L’archipel des Tuamotu est un ensemble de 78 îles ou atolls situés en plein cœur de l’océan Pacifique,
Cette BD de Benjamin Flao & Troubs, publiée par Futuropolis, est comme une ode à la Polynésie française, un poème de bric et de broc, tout comme le « hobby cat* » rafistolé dont les deux compères poètes-dessinateurs se servent pour se promener entre ces îles-confettis, protégés de l’océan par une barrière de corail. Croquis, caricatures, portraits, camaïeux s’efforçant de rendre les cinquante nuances de bleu, tout ça se mélange de façon un peu hétéroclite, sans doute, mais ça flotte. Et les objets parlent, ce qui ajoute une dose de surréalisme au poème.

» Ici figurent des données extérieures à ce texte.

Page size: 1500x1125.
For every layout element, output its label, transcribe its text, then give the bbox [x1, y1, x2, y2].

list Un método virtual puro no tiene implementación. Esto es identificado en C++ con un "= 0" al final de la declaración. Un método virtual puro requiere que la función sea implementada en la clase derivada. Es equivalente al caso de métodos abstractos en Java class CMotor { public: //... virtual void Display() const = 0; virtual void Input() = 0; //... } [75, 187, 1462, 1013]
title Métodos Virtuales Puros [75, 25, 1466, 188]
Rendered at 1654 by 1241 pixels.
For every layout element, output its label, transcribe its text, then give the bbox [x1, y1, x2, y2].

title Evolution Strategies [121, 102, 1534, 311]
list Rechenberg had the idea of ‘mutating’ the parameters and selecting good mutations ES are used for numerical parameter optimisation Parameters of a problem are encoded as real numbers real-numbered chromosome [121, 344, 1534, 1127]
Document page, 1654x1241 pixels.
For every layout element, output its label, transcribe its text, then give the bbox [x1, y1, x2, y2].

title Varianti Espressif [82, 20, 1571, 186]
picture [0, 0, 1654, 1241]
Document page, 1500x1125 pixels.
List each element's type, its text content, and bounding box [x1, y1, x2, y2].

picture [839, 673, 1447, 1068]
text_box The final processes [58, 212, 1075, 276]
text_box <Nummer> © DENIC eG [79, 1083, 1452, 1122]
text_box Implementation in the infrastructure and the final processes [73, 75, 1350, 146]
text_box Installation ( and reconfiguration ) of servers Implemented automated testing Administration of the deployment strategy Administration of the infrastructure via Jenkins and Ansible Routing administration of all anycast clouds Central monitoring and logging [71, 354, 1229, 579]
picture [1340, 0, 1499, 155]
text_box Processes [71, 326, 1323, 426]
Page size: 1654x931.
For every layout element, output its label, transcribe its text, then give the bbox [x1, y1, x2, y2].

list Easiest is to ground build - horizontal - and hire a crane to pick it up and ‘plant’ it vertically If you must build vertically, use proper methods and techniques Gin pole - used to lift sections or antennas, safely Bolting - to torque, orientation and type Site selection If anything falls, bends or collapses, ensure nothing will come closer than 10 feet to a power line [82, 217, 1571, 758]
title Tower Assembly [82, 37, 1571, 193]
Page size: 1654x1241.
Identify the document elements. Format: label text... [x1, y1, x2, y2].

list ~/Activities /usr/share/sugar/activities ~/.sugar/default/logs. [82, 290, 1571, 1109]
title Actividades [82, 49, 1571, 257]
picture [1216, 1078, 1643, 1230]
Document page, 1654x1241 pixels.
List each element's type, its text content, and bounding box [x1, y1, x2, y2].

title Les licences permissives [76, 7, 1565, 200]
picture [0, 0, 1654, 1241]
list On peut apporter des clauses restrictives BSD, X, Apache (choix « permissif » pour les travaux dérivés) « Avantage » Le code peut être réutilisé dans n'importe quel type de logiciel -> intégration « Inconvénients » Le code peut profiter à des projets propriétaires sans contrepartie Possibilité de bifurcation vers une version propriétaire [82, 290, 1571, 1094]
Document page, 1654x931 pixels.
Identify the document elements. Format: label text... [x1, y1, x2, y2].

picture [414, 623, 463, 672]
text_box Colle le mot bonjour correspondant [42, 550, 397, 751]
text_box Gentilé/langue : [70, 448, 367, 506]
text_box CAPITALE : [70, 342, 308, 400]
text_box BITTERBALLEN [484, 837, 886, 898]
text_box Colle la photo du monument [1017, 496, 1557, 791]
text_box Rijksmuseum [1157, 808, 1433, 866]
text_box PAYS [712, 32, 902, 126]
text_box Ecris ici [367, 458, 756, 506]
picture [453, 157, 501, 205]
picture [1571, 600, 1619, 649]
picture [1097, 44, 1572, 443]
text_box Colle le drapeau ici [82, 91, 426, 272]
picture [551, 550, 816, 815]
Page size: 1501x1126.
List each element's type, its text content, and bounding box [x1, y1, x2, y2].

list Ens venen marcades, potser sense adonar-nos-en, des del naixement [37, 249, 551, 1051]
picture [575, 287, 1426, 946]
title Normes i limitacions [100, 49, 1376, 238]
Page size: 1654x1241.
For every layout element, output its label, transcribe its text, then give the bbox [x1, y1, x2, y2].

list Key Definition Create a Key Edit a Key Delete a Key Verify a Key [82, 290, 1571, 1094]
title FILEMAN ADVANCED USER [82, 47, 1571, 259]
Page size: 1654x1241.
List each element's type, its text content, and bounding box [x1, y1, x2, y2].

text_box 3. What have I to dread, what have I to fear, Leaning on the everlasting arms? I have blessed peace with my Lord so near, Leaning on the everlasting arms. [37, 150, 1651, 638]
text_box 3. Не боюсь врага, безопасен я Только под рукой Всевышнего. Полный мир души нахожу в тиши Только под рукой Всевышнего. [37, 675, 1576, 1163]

C’est un poème moderne, car il parle d’abord de la mort de la poésie. La Polynésie n’est qu’un beau prétexte. D’ailleurs comme Rimbaud, Benjamin Flao & Troubs sont un peu branleurs. Le « Projet Va’a Motu », utopie écolo qui vise à réapprendre aux Polynésiens à naviguer sur des pirogues traditionnelles les a conduits dans l’archipel. Mais, faute de crédits suffisants, Flao & Troubs se retrouvent réduits à « peindre, manger, dormir, fumer, nettoyer la cocoteraie, pêcher lorsqu’on a faim ou ne rien foutre pendant des heures. Comme ce clebs vautré dans le sable. Heureux de son sort. »
Les essais nucléaires ont fait basculer les Tuamotu dans le progrès ; la population indigène s’est enrichie, équipée de canots à moteurs plus rapides ; l’art quasi inné de la navigation s’est perdu ; les jeunes générations ont perdu le respect des anciens, l’intérêt pour leurs us et coutumes simples. Bref, la poésie est partie en fumée. Quant à l’argent, il s’est peu à peu évaporé.
On se remet plus facilement d’un typhon que de la mort de la poésie, et le bleu lagon des aquarelles de nos poètes-vagabonds n’empêche pas leur aubade d’être mélancolique, presque sépulcrale. Heureusement les auteurs évitent, grâce à l’ironie, de tomber dans les pleurnicheries écolo ou la description manichéenne ; dans les troupeaux de touristes qui débarquent en Polynésie, en mal d’exotisme, les autochtones ne voient pas des envahisseurs, mais de braves clients – ils ne comprennent pas la cruauté de nos caricaturistes.
Ce n’est pas la première BD qui donne l’impression que ces îles lointaines de l’Océan Pacifique empiètent sur l’au-delà et la mort. Située beaucoup plus à l’Ouest, à Sumatra, mais cependant dans des décors semblables, le récent « Tsunami » de Pendanx et Piatzszek (également chez Futuropolis) montrait aussi l’importance de la conversation entre les vivants et les morts dans la culture locale primitive.
Comme les sociétés modernes ultra-sophistiquées cultivent elles aussi une telle nécromancie, collectant les reliques du passé, en remplissant des musées sans perdre une miette, numérisant, mémorisant tout, ce grand écart dans le temps paraissant soudain si petit, la fin comme identique à l’origine, on retire de cette ode en BD l’impression que la boucle du temps est bouclée, et que l’humanité a fini son tour de piste.
*Petit catamaran de loisir moderne dont les clubs de voile sont tous dotés.
Va’a - Une Saison aux Tuamotu, Benjamin Flao & Troubs, Futuropolis, novembre 2014.